EXERCISE BRIEF: Format the data from the line with "common name: Dog rose" to the line with "scientific name: Hyperolius marmoratus", both included, as a Markdown table with the columns Line No. and Text, numbering each line and skipping blank ones. Leave the pictures out.

EXCERPTED RECORDS:

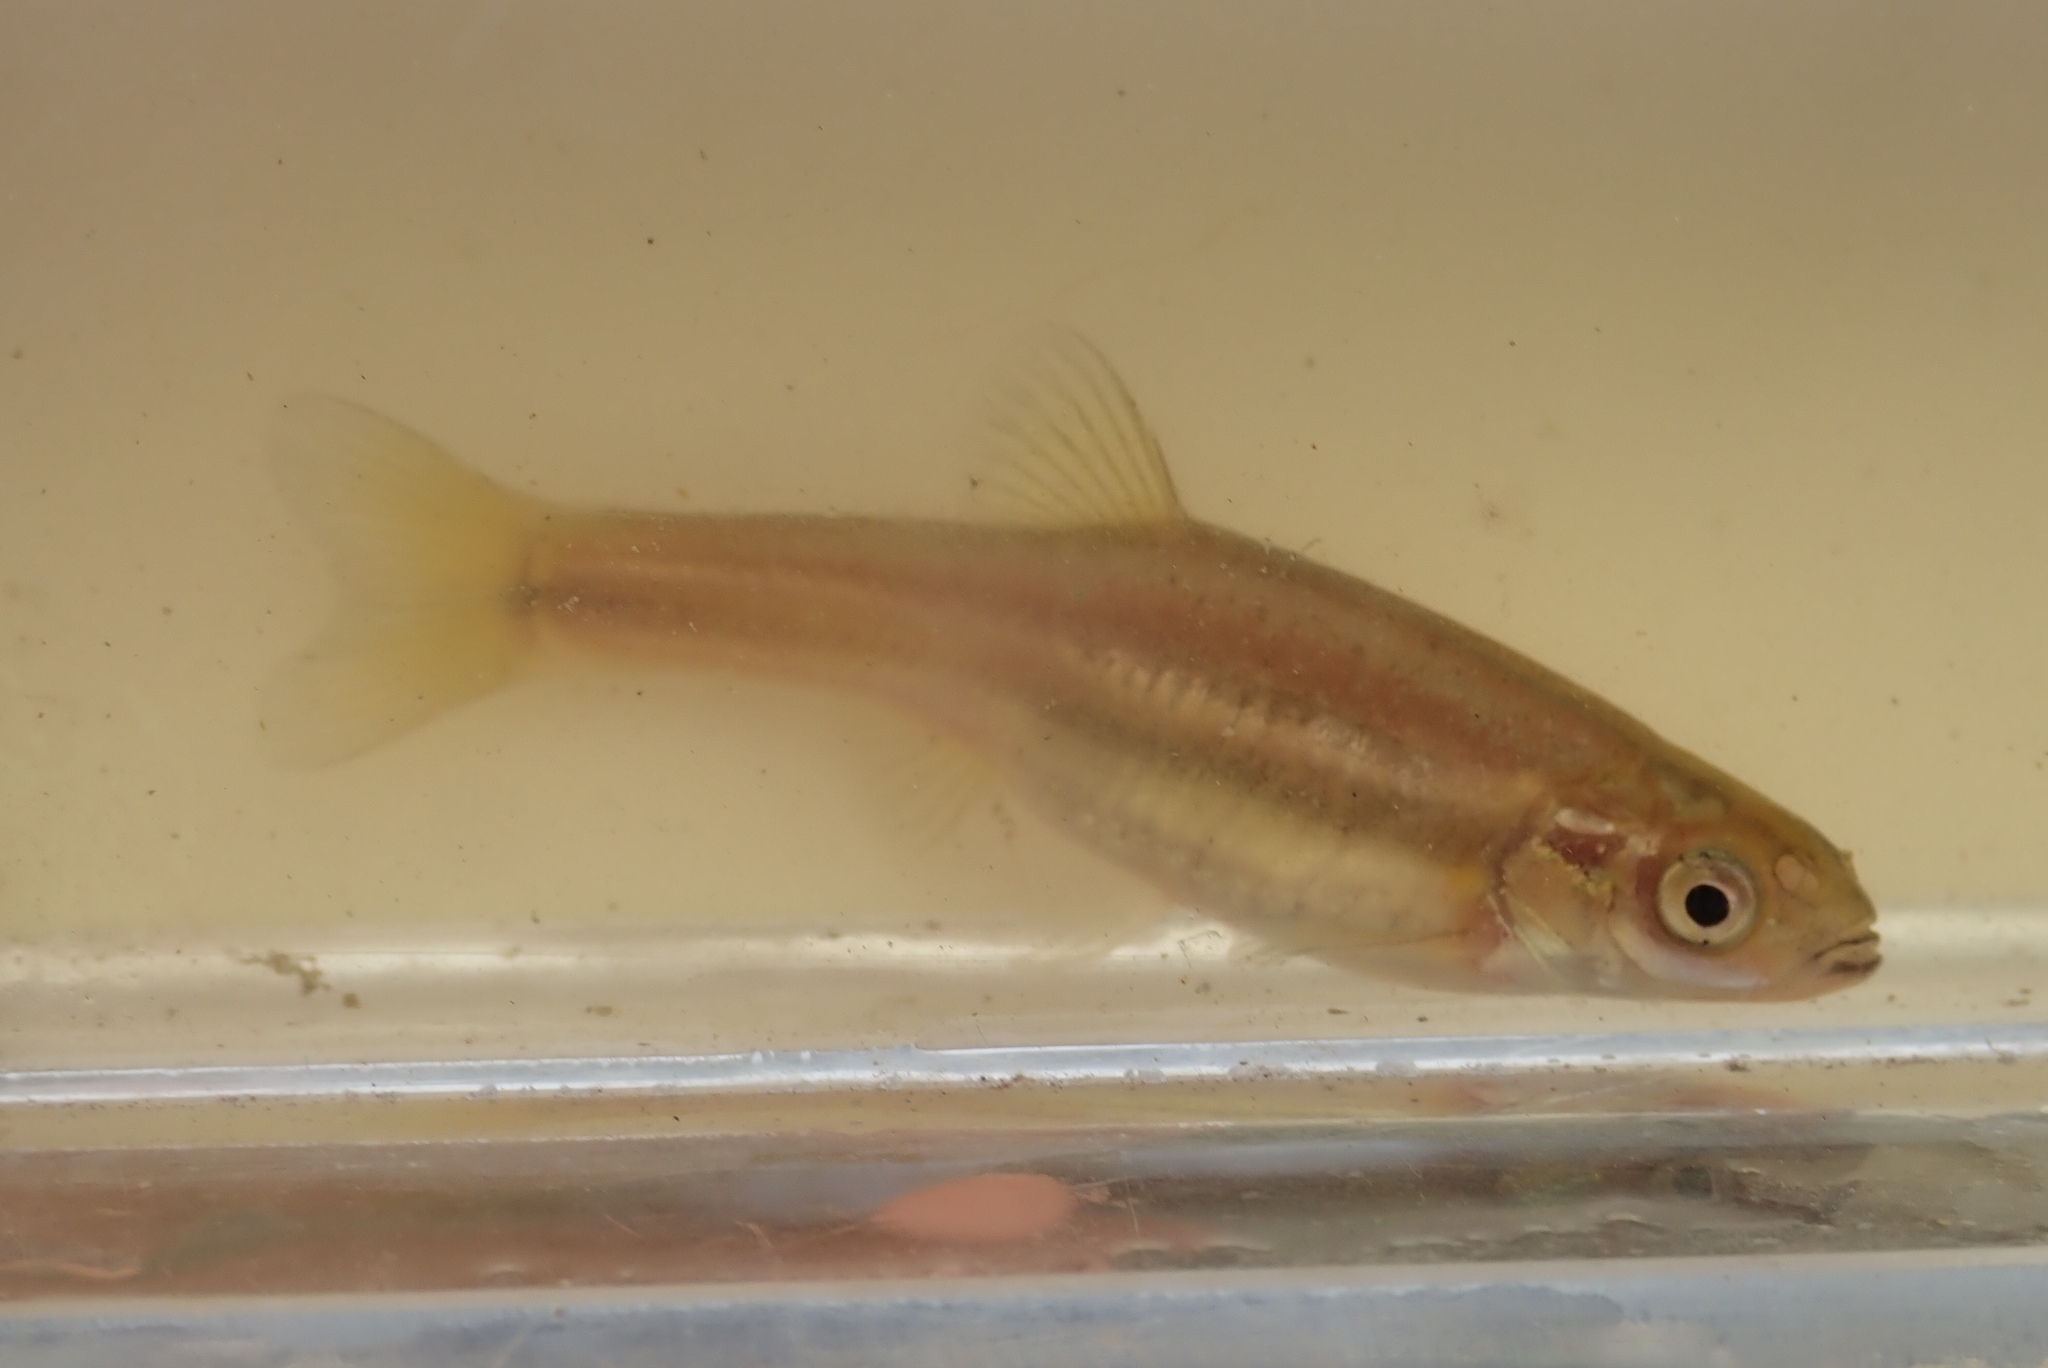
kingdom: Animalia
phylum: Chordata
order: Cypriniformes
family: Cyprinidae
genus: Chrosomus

==

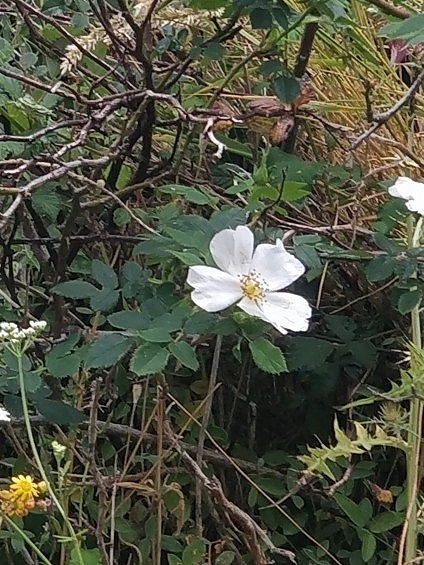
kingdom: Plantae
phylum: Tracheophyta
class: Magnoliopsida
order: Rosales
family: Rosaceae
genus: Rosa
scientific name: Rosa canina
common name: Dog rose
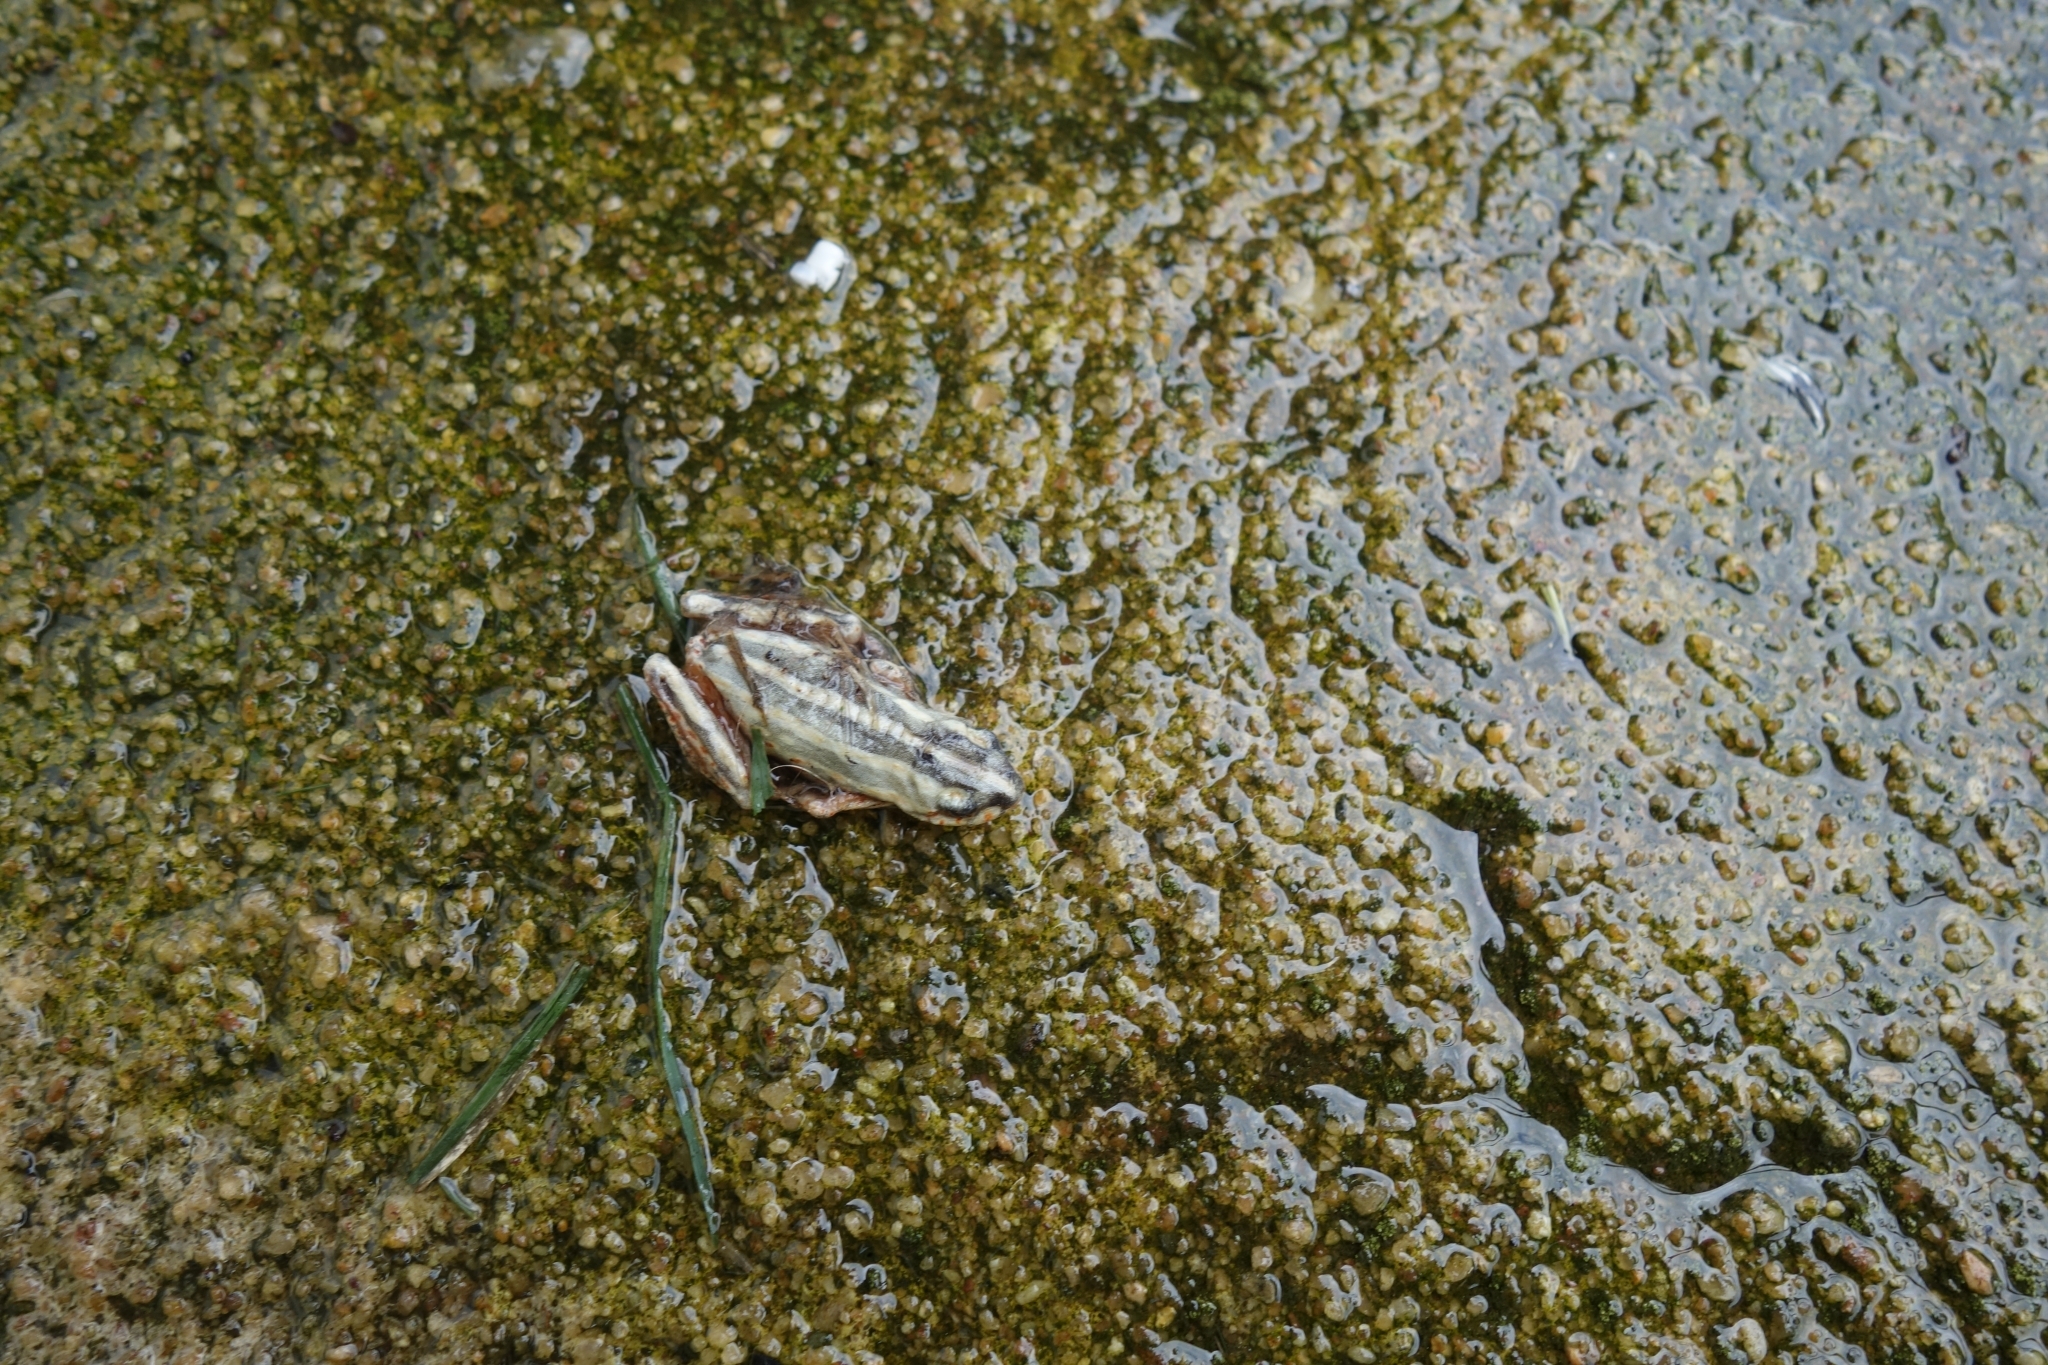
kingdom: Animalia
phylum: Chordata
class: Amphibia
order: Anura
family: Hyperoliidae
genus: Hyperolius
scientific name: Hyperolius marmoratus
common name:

* * *

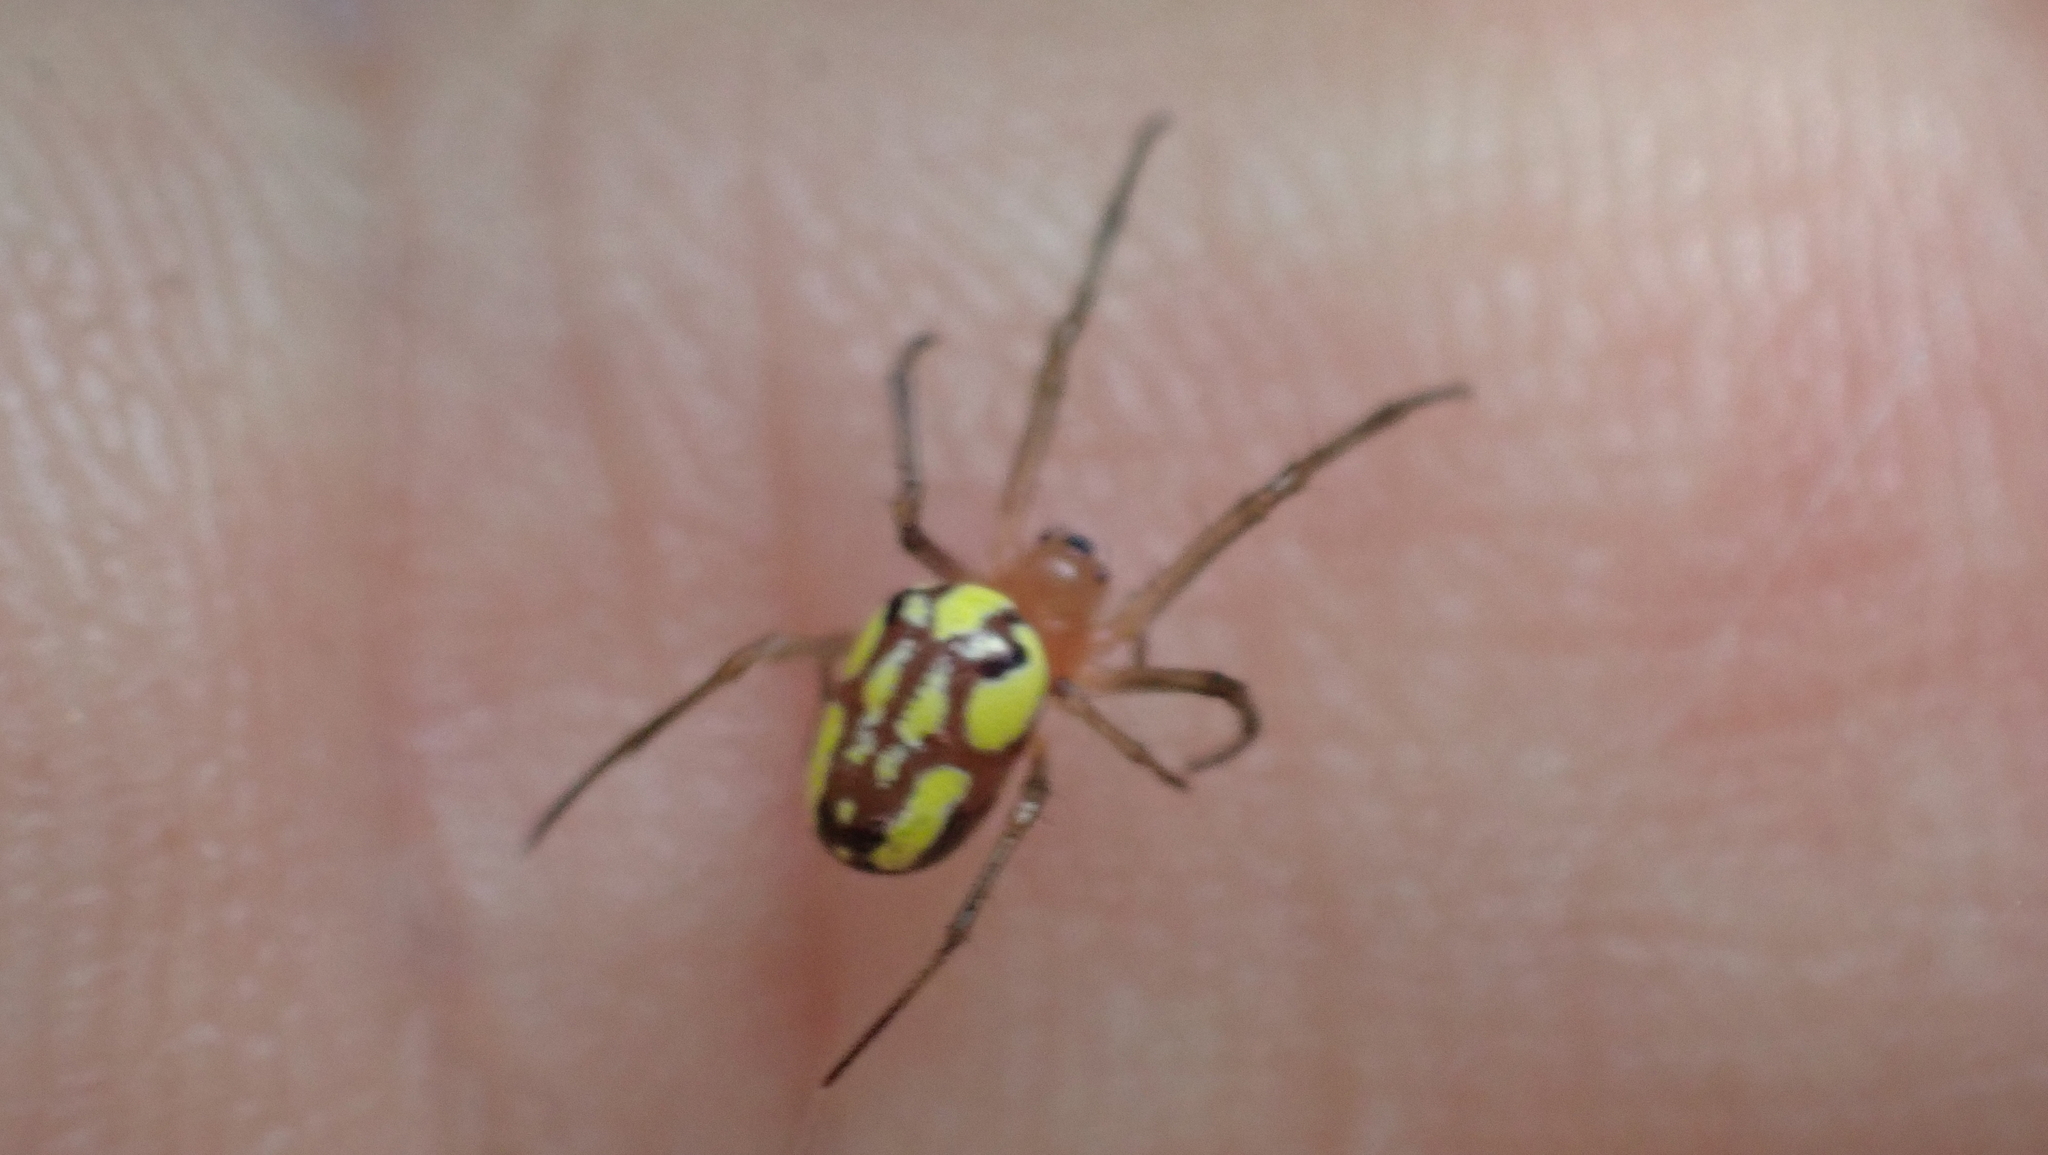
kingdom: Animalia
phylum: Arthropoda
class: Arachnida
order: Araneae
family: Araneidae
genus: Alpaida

ANSWER TO THE EXERCISE:
| Line No. | Text |
|---|---|
| 1 | common name: Dog rose |
| 2 | kingdom: Animalia |
| 3 | phylum: Chordata |
| 4 | class: Amphibia |
| 5 | order: Anura |
| 6 | family: Hyperoliidae |
| 7 | genus: Hyperolius |
| 8 | scientific name: Hyperolius marmoratus |